On 1 May, FCA:
- announced proposals for a Court declaration on business interruption claims
- proposed guidance for insurers on assessing whether products still offer value and appropriate action to take where they do not
- proposed guidance for insurers, brokers, premium finance firms and debt collectors on dealing with consumer policyholders in financial difficulties because of Covid-19
- updated on its work on mortgage prisoners, noting the changes in the mortgage market as a result of the Covid-19 situation – not least difficulties in establishing property prices, the advice to delay house moves and the removal of large numbers of products from the market. It also says lenders have granted 1.6m payment holidays. FCA says that in the circumstances it would be wrong to require lenders to tell customers about switching options at this time and is extending the window for them to do so by 3 months. It is also reminding firms to treat customers fairly when setting variable rates and
- clarified its position on how it expects firms to handle complaints during Covid-19. Among its expectations are that firms should pay out promptly where redress is due and resolve promptly and fairly complaints from vulnerable consumers and small businesses who may face serious difficulties resulting from lack of fair resolution of the complaint.

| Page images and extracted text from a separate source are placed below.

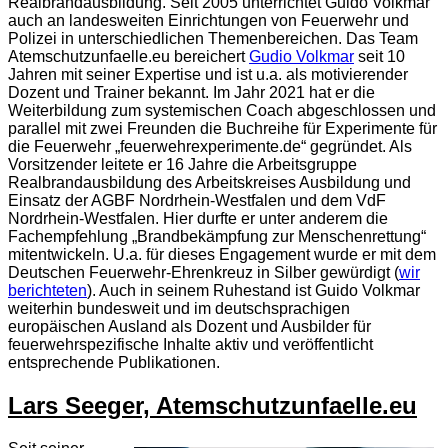
Realbrandausbildung. Seit 2005 unterrichtet Guido Volkmar
auch an landesweiten Einrichtungen von Feuerwehr und
Polizei in unterschiedlichen Themenbereichen. Das Team
Atemschutzunfaelle.eu bereichert
Gudio Volkmar
seit 10
Jahren mit seiner Expertise und ist u.a. als motivierender
Dozent und Trainer bekannt. Im Jahr 2021 hat er die
Weiterbildung zum systemischen Coach abgeschlossen und
parallel mit zwei Freunden die Buchreihe für Experimente für
die Feuerwehr „feuerwehrexperimente.de“ gegründet. Als
Vorsitzender leitete er 16 Jahre die Arbeitsgruppe
Realbrandausbildung des Arbeitskreises Ausbildung und
Einsatz der AGBF Nordrhein-Westfalen und dem VdF
Nordrhein-Westfalen. Hier durfte er unter anderem die
Fachempfehlung „Brandbekämpfung zur Menschenrettung“
mitentwickeln. U.a. für dieses Engagement wurde er mit dem
Deutschen Feuerwehr-Ehrenkreuz in Silber gewürdigt (
wir
berichteten
). Auch in seinem Ruhestand ist Guido Volkmar
weiterhin bundesweit und im deutschsprachigen
europäischen Ausland als Dozent und Ausbilder für
feuerwehrspezifische Inhalte aktiv und veröffentlicht
entsprechende Publikationen.
Lars Seeger, Atemschutzunfaelle.eu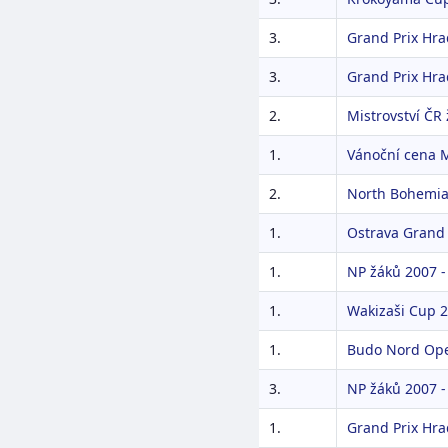
3.
Grand Prix Hra
3.
Grand Prix Hra
2.
Mistrovství ČR
1.
Vánoční cena M
2.
North Bohemia
1.
Ostrava Grand 
1.
NP žáků 2007 - 
1.
Wakizaši Cup 
1.
Budo Nord Op
3.
NP žáků 2007 -
1.
Grand Prix Hra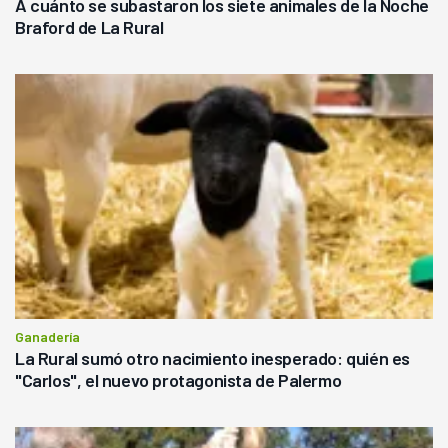
A cuánto se subastaron los siete animales de la Noche
Braford de La Rural
Ganadería
La Rural sumó otro nacimiento inesperado: quién es
"Carlos", el nuevo protagonista de Palermo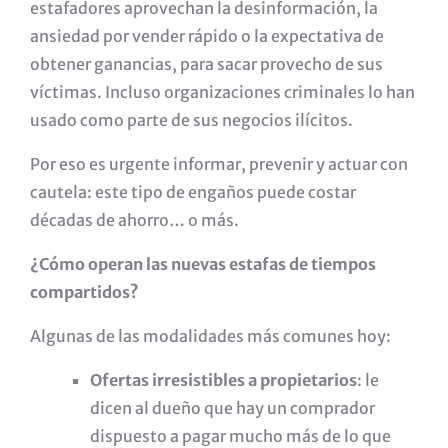
estafadores aprovechan la desinformación, la
ansiedad por vender rápido o la expectativa de
obtener ganancias, para sacar provecho de sus
víctimas. Incluso organizaciones criminales lo han
usado como parte de sus negocios ilícitos.
Por eso es urgente informar, prevenir y actuar con
cautela: este tipo de engaños puede costar
décadas de ahorro… o más.
¿Cómo operan las nuevas estafas de tiempos
compartidos?
Algunas de las modalidades más comunes hoy:
Ofertas irresistibles a propietarios
: le
dicen al dueño que hay un comprador
dispuesto a pagar mucho más de lo que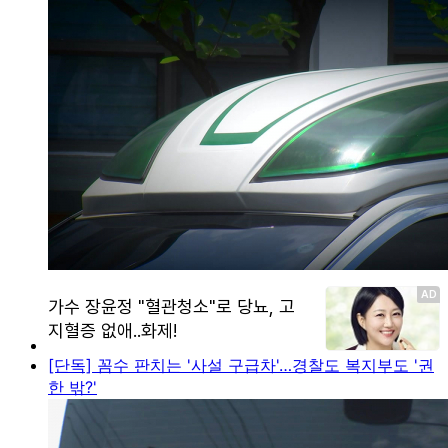
[단독] 꼼수 판치는 '사설 구급차'…경찰도 복지부도 '권
한 밖?'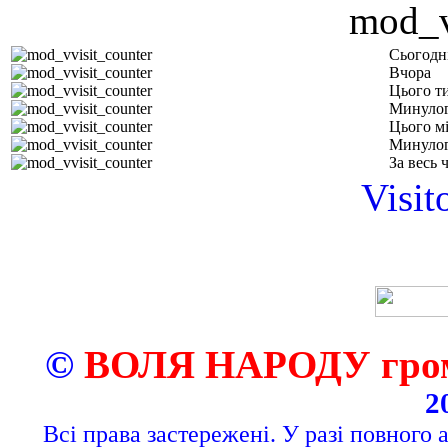
Сьогодн
Вчора
Цього т
Минулог
Цього м
Минулог
За весь 
Visit
©
ВОЛЯ НАРОДУ грома
2
Всі права застережені. У разі повного 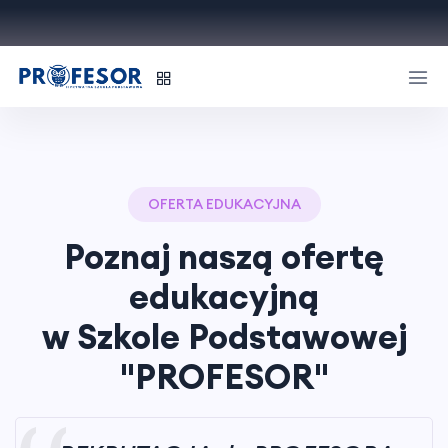
OFERTA EDUKACYJNA
Poznaj naszą ofertę
edukacyjną
w Szkole Podstawowej
"PROFESOR"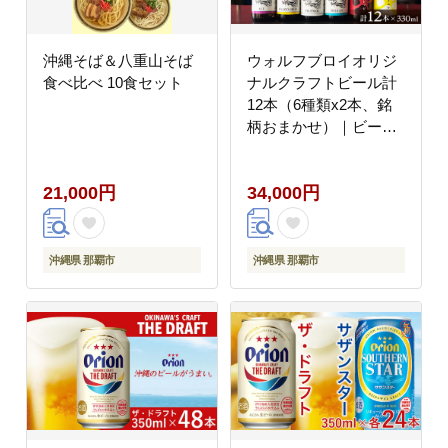
沖縄そば＆八重山そば
ウォルフブロイオリジ
食べ比べ 10食セット
ナルクラフトビール計
12本（6種類x2本、銘
柄おまかせ）｜ビール
クラフトビール 地ビー
ル 那覇市 ギフト 贈答
21,000円
34,000円
品 ドイツ ジャーマンス
タイル 本場ドイツ 瓶ビ
ール
沖縄県 那覇市
沖縄県 那覇市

FCA understands that some firms may find it hard to meet regulatory deadlines and invites them to contact it if this is so. It expects CMCs to give firms some leeway in responding to complaints before referring matters to FOS.
Treasury has made and order amending the Regulated Activities Order to remove from the scope of the consumer credit regulatory regime loans of £25,000 or less made by commercial lenders to sole traders, unincorporated associations and small partnerships under the Bounce Back Loan Scheme. These loans will be exempt credit agreements, and lenders will not require authorisation under FSMA in order to make the loans. However, debt collecting in relation to these loans will remain a regulated activity. The instrument takes effect on 4 May, breaching the normal rule for it to be laid before Parliament 21 days before taking effect, as to allow the normal time frame would significantly hinder the proper operation of the BBLS which could negatively impact small businesses’ solvency and the UK economy. Treasury will also be changing ss 140A – C of the CCA as soon as possible, with retrospective effect.